• [Work instruction]:
Copy the lines below word for word, starting at the line that contains "This record shows" and stopping after the line that contains "0.029084, 0.938172, 0.326998]]".

• [Exercise inputs]:
+ + + + +

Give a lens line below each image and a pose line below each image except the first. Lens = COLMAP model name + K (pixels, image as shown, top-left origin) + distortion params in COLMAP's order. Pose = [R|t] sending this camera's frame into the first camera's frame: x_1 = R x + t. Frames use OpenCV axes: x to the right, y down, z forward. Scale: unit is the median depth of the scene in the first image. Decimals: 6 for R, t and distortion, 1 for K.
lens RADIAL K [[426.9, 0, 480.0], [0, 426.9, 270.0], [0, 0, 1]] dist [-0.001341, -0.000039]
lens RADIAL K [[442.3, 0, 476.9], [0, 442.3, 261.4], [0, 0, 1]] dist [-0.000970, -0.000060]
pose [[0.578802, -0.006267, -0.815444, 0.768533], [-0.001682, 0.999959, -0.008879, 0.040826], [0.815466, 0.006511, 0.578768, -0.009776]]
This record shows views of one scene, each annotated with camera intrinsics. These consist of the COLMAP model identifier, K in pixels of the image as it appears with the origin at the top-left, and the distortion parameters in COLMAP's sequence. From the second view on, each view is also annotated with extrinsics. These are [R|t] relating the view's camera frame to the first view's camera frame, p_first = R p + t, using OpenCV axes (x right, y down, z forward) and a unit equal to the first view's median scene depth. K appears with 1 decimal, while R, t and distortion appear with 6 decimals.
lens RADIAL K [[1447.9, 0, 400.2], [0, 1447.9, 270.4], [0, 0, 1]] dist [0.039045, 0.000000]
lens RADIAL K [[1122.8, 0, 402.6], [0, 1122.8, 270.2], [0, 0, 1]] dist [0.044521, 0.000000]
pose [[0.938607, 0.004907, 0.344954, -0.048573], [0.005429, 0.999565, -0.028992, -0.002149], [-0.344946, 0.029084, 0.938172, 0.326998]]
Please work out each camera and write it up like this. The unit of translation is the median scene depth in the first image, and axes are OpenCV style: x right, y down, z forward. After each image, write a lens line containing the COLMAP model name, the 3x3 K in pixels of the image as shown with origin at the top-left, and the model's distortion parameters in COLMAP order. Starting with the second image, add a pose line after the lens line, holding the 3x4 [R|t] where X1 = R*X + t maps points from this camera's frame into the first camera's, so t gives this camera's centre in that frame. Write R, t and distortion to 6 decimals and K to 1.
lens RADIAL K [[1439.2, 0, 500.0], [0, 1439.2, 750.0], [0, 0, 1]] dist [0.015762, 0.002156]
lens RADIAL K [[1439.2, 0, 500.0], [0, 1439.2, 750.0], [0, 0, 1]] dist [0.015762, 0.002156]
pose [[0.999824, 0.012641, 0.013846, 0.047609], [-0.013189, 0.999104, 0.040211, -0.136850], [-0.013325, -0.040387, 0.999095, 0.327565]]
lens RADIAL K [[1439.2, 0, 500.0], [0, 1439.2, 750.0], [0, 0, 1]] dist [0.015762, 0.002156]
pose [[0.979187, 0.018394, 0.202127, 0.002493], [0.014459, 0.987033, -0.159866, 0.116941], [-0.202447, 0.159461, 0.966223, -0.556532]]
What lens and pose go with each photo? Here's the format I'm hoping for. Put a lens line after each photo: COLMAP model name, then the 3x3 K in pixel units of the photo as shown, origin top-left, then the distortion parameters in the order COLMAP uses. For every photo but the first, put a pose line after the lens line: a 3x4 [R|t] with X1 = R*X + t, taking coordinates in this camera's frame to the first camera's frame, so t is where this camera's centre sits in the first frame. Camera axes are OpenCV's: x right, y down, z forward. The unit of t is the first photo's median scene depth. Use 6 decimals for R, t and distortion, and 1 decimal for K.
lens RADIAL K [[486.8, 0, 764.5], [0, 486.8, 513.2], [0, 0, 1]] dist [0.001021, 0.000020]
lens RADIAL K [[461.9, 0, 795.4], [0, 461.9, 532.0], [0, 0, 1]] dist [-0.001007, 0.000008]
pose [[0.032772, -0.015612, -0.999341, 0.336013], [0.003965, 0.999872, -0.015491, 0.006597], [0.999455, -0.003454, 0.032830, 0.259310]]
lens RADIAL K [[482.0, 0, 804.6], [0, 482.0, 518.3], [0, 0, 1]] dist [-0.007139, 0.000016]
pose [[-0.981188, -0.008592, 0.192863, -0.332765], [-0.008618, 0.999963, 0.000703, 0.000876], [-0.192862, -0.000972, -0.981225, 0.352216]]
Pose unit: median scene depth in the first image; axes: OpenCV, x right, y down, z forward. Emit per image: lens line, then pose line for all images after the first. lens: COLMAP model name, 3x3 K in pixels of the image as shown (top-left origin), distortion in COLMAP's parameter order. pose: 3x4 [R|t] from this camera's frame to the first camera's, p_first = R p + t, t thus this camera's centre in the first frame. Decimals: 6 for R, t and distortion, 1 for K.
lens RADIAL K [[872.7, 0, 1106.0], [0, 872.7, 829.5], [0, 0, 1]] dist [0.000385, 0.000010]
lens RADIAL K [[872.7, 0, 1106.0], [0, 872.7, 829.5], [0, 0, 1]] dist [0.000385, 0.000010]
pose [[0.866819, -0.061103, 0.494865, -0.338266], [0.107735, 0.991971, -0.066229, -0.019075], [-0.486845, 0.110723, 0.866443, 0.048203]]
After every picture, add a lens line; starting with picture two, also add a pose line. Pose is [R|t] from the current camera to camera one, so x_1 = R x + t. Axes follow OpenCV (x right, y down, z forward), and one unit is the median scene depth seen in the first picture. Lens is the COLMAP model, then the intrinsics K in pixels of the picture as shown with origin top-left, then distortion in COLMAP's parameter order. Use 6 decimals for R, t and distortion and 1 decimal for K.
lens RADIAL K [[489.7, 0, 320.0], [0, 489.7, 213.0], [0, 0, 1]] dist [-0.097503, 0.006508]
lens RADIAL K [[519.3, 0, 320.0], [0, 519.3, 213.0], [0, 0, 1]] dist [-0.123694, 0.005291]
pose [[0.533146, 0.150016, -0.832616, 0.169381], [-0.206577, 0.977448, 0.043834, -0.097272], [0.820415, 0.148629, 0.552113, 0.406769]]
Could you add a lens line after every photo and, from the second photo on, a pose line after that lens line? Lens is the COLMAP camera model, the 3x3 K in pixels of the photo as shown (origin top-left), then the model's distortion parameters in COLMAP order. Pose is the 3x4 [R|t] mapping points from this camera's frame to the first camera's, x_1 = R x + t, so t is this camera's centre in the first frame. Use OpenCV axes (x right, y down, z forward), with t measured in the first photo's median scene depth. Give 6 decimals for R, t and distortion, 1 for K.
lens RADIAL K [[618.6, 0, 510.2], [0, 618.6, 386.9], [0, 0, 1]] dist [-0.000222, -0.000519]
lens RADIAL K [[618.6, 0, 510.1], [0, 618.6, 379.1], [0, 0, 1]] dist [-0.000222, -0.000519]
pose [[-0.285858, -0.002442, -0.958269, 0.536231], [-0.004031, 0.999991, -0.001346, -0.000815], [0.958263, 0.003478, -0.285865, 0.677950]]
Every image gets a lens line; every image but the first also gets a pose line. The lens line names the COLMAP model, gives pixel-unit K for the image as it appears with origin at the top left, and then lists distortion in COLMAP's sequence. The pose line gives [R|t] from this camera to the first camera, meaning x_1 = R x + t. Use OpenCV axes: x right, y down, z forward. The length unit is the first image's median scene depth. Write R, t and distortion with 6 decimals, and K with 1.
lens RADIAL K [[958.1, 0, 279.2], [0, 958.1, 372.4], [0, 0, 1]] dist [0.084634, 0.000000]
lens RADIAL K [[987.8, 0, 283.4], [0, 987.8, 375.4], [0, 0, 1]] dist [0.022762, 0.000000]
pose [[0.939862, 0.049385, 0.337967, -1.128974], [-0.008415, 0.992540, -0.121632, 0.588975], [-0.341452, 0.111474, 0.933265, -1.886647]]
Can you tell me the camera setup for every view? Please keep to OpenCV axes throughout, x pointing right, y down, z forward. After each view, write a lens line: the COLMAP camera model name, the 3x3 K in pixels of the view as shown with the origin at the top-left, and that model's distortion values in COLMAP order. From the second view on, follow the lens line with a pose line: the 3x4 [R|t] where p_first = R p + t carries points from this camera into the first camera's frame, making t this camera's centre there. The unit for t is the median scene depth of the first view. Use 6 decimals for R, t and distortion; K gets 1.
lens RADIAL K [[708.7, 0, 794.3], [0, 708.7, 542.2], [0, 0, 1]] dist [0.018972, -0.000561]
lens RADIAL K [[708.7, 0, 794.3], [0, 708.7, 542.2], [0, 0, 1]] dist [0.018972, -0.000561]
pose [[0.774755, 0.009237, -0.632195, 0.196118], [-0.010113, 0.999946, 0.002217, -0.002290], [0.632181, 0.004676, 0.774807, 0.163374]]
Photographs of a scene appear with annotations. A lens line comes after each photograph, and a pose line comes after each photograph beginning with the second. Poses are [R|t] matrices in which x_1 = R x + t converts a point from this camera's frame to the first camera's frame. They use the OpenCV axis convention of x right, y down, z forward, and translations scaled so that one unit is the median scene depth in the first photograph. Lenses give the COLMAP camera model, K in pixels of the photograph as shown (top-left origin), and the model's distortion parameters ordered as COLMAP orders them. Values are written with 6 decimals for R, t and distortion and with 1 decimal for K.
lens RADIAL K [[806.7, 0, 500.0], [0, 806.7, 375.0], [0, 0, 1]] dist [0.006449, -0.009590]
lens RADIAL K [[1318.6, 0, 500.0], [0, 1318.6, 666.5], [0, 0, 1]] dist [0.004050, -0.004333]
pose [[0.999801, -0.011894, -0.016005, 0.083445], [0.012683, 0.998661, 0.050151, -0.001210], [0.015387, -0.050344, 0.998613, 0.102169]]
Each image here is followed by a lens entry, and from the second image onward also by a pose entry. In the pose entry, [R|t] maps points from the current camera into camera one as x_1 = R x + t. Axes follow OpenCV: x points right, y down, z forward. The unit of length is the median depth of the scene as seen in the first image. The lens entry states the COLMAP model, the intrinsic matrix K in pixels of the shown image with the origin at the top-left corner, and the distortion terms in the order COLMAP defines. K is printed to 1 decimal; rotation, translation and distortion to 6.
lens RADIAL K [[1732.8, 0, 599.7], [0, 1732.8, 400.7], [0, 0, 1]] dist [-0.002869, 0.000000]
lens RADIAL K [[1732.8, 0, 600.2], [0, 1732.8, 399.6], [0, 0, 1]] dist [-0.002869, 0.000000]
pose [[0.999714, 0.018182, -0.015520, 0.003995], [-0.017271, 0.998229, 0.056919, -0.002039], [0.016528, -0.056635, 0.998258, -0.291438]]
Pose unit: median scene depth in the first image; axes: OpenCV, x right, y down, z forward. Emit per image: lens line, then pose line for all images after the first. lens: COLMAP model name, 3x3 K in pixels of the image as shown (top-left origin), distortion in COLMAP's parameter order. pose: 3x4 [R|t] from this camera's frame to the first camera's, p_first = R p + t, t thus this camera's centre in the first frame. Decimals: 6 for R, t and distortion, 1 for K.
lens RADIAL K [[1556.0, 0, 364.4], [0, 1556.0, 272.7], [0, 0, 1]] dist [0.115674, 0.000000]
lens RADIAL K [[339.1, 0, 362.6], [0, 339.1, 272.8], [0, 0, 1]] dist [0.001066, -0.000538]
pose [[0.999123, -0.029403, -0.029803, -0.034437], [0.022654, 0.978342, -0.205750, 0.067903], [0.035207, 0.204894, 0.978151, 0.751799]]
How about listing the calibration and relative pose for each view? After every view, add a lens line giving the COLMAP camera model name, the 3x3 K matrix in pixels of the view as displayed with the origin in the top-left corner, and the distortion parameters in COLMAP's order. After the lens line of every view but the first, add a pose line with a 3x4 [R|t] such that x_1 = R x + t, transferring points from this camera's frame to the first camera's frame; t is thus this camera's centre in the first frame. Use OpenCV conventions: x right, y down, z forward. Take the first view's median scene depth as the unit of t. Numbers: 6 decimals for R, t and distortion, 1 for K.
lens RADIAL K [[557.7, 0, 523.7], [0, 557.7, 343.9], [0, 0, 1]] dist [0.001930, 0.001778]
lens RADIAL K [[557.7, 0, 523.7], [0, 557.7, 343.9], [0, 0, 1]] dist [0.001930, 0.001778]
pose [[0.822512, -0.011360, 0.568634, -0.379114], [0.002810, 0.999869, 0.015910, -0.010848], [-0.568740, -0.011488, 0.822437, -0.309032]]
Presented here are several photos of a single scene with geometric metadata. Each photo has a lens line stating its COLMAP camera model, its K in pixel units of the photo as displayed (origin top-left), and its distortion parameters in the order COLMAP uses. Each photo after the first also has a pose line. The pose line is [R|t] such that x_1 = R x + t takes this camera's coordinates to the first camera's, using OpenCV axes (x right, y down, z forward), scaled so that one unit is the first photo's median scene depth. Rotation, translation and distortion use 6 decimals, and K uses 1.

+ + + + +

• [Response]:
This record shows views of one scene, each annotated with camera intrinsics. These consist of the COLMAP model identifier, K in pixels of the image as it appears with the origin at the top-left, and the distortion parameters in COLMAP's sequence. From the second view on, each view is also annotated with extrinsics. These are [R|t] relating the view's camera frame to the first view's camera frame, p_first = R p + t, using OpenCV axes (x right, y down, z forward) and a unit equal to the first view's median scene depth. K appears with 1 decimal, while R, t and distortion appear with 6 decimals.
lens RADIAL K [[1447.9, 0, 400.2], [0, 1447.9, 270.4], [0, 0, 1]] dist [0.039045, 0.000000]
lens RADIAL K [[1122.8, 0, 402.6], [0, 1122.8, 270.2], [0, 0, 1]] dist [0.044521, 0.000000]
pose [[0.938607, 0.004907, 0.344954, -0.048573], [0.005429, 0.999565, -0.028992, -0.002149], [-0.344946, 0.029084, 0.938172, 0.326998]]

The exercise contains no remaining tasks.